Marty_d Posted December 16, 2018 Posted December 16, 2018 Don't care. Anywhere I can get on the nest. Sounds like you'd get on well with our rooster. Actually, you may be in competition with him...
Jerry_Atrick Posted December 16, 2018 Posted December 16, 2018 Breaking News flash from France. A large cheese warehouse to the south of Paris has experienced a massive explosion. Police say it is not terror related but that there is de Brie everywhere.
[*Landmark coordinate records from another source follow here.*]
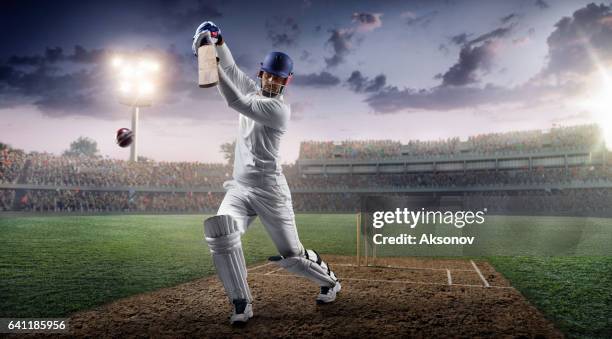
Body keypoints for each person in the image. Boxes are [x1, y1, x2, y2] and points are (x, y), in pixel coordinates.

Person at [192, 21, 340, 325]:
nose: (272, 81)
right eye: (269, 74)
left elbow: (234, 100)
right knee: (222, 234)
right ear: (261, 73)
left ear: (288, 82)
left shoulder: (279, 111)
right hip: (240, 188)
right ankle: (241, 303)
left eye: (278, 78)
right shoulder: (253, 88)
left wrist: (208, 60)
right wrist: (218, 42)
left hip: (271, 191)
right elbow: (232, 71)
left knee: (294, 257)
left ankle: (330, 281)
old man emu Posted December 16, 2018 Posted December 16, 2018 Heck, Jerry. I thought it was a Gouda one
Jerry_Atrick Posted December 17, 2018 Posted December 17, 2018 Heck, Jerry. I thought it was a Gouda one
PA. Posted December 22, 2018 Posted December 22, 2018 Xmas shopping done. That's 15 minutes of my life I won't get back.
red750 Posted December 22, 2018 Author Posted December 22, 2018 They say sex with two women is a threesome, sex with one woman is a twosome. Now I know why they call you handsome. Merry Christmas all.
Marty_d Posted December 22, 2018 Posted December 22, 2018 Merry xmas Red! And to all. May your flights, drives, and sex all be safe. (And carrying on with Red's theme, you know what the safest is!)